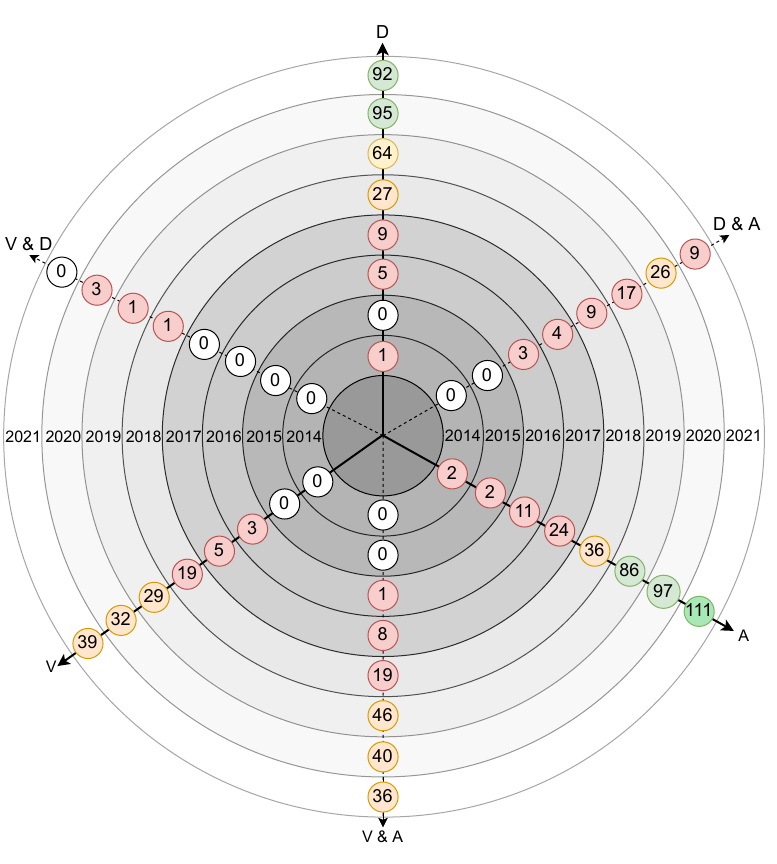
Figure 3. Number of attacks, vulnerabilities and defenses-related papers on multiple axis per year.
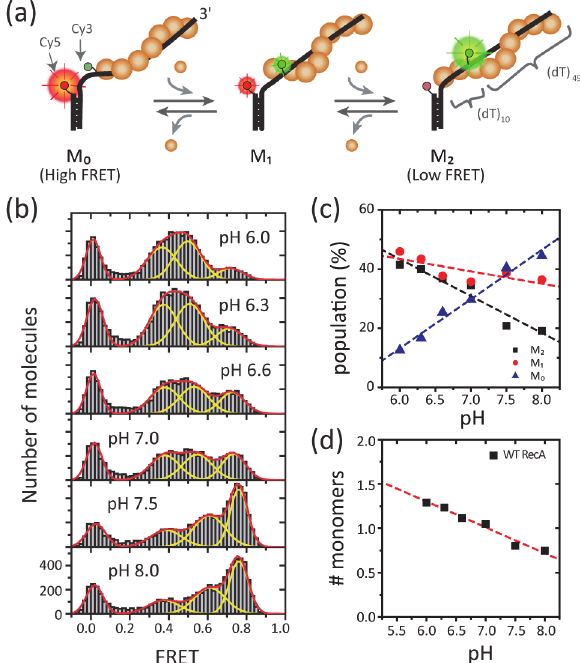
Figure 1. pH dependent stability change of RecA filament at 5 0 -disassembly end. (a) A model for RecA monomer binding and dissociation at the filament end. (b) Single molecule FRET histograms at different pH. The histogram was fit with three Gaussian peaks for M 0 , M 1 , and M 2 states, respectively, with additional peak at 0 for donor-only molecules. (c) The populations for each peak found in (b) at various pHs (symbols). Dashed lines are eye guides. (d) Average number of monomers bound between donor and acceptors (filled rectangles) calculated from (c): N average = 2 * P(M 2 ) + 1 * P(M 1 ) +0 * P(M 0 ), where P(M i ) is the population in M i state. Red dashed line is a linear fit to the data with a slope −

...

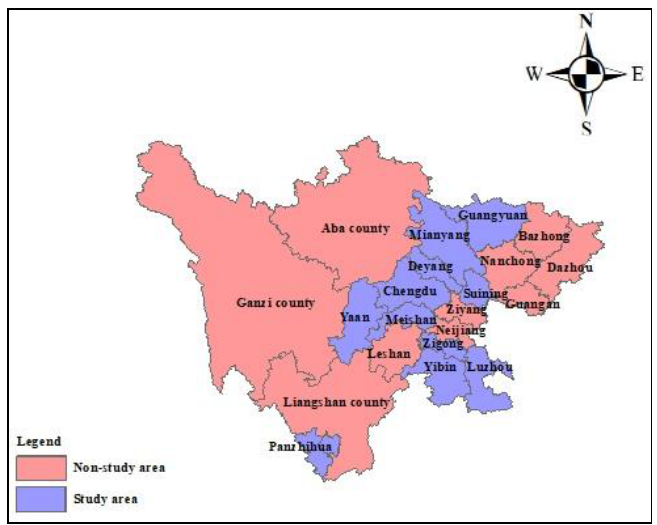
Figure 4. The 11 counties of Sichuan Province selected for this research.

* * *

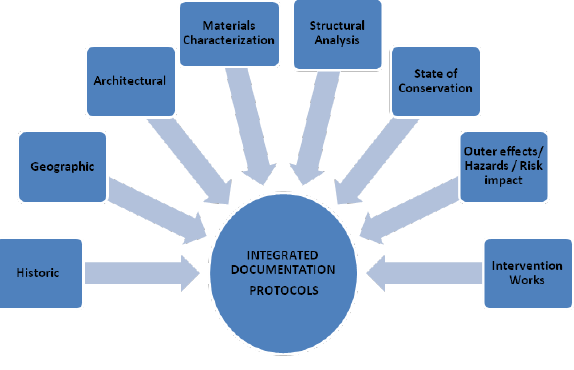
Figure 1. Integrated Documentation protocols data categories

TASK DESCRIPTION
Among the records above, locate the line containing "Figure 3. Number" and the line containing "Figure 1. pH", then transcribe exactly the lines starting at the first and ending at the second, with no pictures.

ANSWER FOR THE TASK
Figure 3. Number of attacks, vulnerabilities and defenses-related papers on multiple axis per year.
Figure 1. pH dependent stability change of RecA filament at 5 0 -disassembly end. (a) A model for RecA monomer binding and dissociation at the filament end. (b) Single molecule FRET histograms at different pH. The histogram was fit with three Gaussian peaks for M 0 , M 1 , and M 2 states, respectively, with additional peak at 0 for donor-only molecules. (c) The populations for each peak found in (b) at various pHs (symbols). Dashed lines are eye guides. (d) Average number of monomers bound between donor and acceptors (filled rectangles) calculated from (c): N average = 2 * P(M 2 ) + 1 * P(M 1 ) +0 * P(M 0 ), where P(M i ) is the population in M i state. Red dashed line is a linear fit to the data with a slope −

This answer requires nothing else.